Seçilen Metin ::
+++

1- “Defter ve belgeleri gizlemek suçunun oluşabilmesi için, varlığı noter tasdik kayıtları veya sair suretlerle sabit” olan defter ve belgelerin, saklama zorunluluğu olan 5 yıllık süre içerisinde usulüne uygun olarak yapılan tebligata rağmen vergi incelemesi için yetkili memura ibraz edilmemesinin yeterli olduğu, 31.12.2004 tarihinde faaliyetini sona erdirdiği anlaşılan ve 2003-2004 yıllarına ait yasal defter ve belgelerin usule uygun tebligatla ibrazı istenen sanığın, 31.11.2004 tarihinde geçirdiği yaralanma olayında iki ayağının da kırıldığı bu nedenle işlerini yürütemediğini ve işyerini kapattığını, bir yıla yakın yürüyemediği ve bu nedenle ibraz edemediğine ilişkin savunması defter ve belgelerin saklama ve ibraz etme zorunluluğunu ortadan kaldırmayacağından atılı suçun unsurları itibariyle oluştuğu gözetilmeden mahkûmiyeti yerine kastının bulunmadığından bahisle yazılı şekilde beraatına karar verilmesi yasaya aykırı, katılan vekilinin temyiz itirazları bu itibarla yerinde görülmüş olduğundan hükmün bu sebepten dolayı bozulmasına, 27.04.2010 gününde oybirliğiyle karar verildi.” (14) www.ozdogrular.com

 

2- “Ceza Genel Kurulu’nun 22.05.2001 tarih ve 99/104 sayılı kararında açıklandığı üzere; defter ve belgelerin gizlenmesi halinde, sağlıklı bir vergi incelemesi yapılamayacağı açıktır. Vergi denetimi olanağını kaldıran bu halde artık somut bir vergi ziyaının tespiti olanağı da ortadan kalkmaktadır. O halde, mükellefin sorumluluğunu kaldıracak olan ve 213 sayılı Yasa’nın 13. maddesinde düzenlenen durumlarda veya kastı ortadan kaldıran diğer hallerin kanıtlanması dışında, vergi ziyaının varlığının kabulü de zorunludur. Bir başka anlatımla yukarıda değinilen haller dışında mefruz (soyut) vergi ziyaı bulunduğu kabul edilmeli, müspet (somut) vergi ziyaının varlığı aranmamalıdır. Kaldı ki, 29.07.1998 tarihinde yayımlanarak yürürlüğe giren 4369 sayılı yasa ile 213 sayılı Yasa’da yapılan değişiklikler ile vergi kaçakçılığı suçlarında” “vergi ziyaının varlığı” suçun unsuru olmaktan çıkarılmış ve defter ve belgeleri gizleme halinde, suçun oluştuğu hükme bağlanmıştır.”(15)

+++

Veri Bölümü ::
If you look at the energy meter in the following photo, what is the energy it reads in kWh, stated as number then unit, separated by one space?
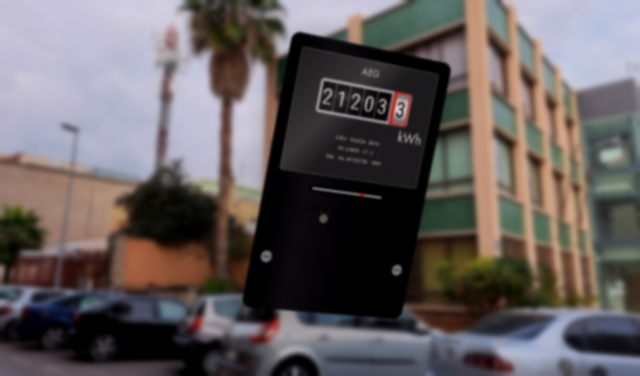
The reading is 21203.3 kWh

+++

Alıştırma Koşulları :: Seçilen metindeki şu cümleyi İngilizceye çevirin: "Vergi denetimi olanağını kaldıran bu halde artık somut bir vergi ziyaının tespiti olanağı da ortadan kalkmaktadır."

Görevin Cevabı :: In this situation, which eliminates the possibility of a tax audit, the possibility of establishing a concrete tax loss also disappears.